Background: Maintaining dose-dense, interval-compressed chemotherapy improves survival in Ewing sarcoma patients but is limited by myelosuppression. Romiplostim is a thrombopoietin receptor agonist that may be useful in the treatment of chemotherapy-induced thrombocytopenia (CIT). Methods: Patients aged between 3 and 33 years with Ewing sarcoma from 2010-2020 were reviewed. CIT was defined as a failure to achieve 75,000 platelets per microliter by day 21 after the start of any chemotherapy cycle.

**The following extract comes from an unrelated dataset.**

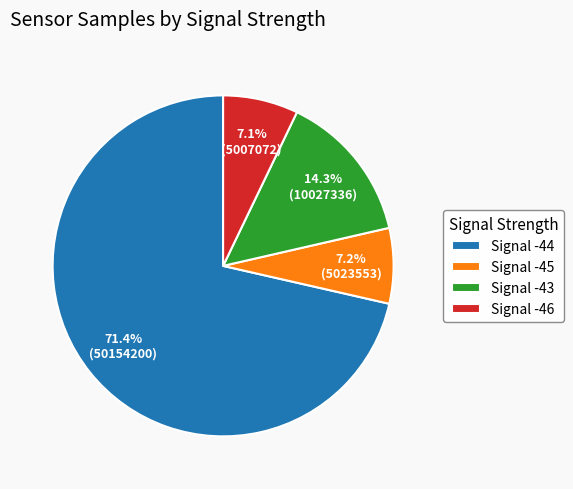

What portion of the pie excludes Signal -46?

92.9%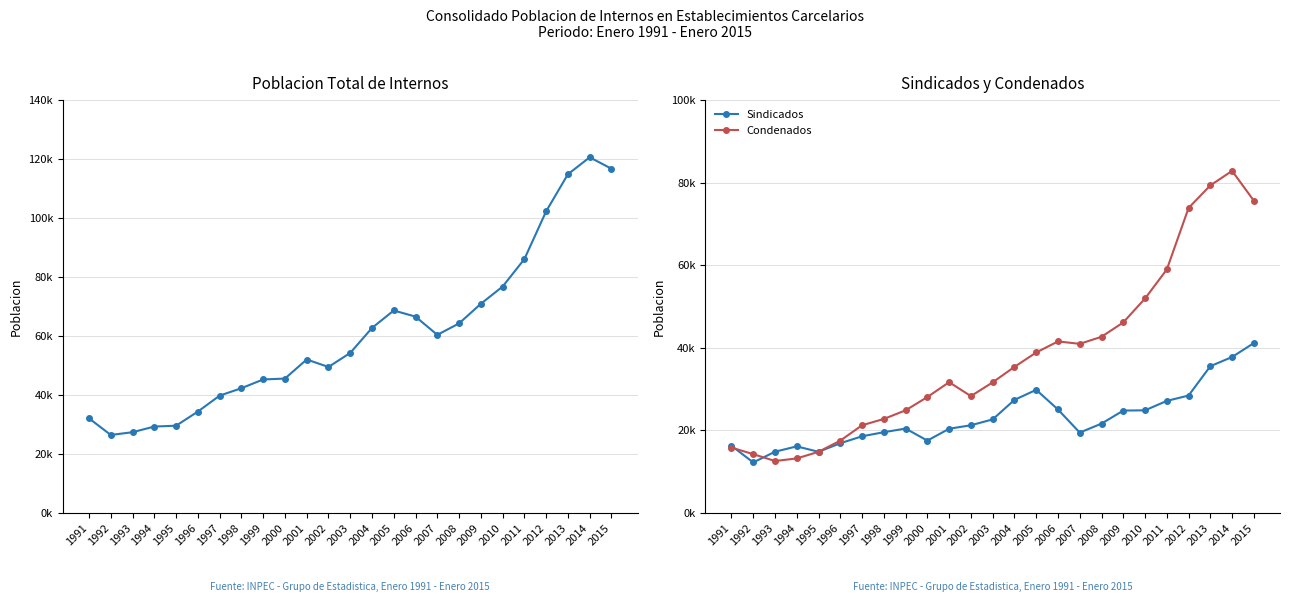

At which label does Sindicados first exceed 21204?

2003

Fisher exact test was used for univariate analysis and Pearson’s correlation coefficient was used for the association between continuous variables. Results: 27 out of 42 patients (64%) developed isolated CIT, delaying one to four chemotherapy cycles per patient. CIT occurred during consolidation therapy in 24/27(88.9%) and with ifosfamide/etoposide cycles in 24/27 (88.9%). Univariate analysis failed to identify risk factors for CIT. The use of radiation approached significant (p value=0.056). Ten patients received romiplostim. The median starting dose was 3 (range 1-5) mcg/kg. Doses were escalated weekly by 1-2 mcg/kg to 4-10 mcg/kg and continued throughout chemotherapy. A higher romiplostim dose was associated with a higher change in average platelet counts from baseline r= 0.73 (p=0.04). No romiplostim-related adverse events were identified aside from mild headache. Conclusions: CIT is the primary reason for the inability to maintain treatment intensity in Ewing sarcoma. The concurrent use of romiplostim with chemotherapy is safe and feasible, and efficacy was associated with higher romiplostim doses.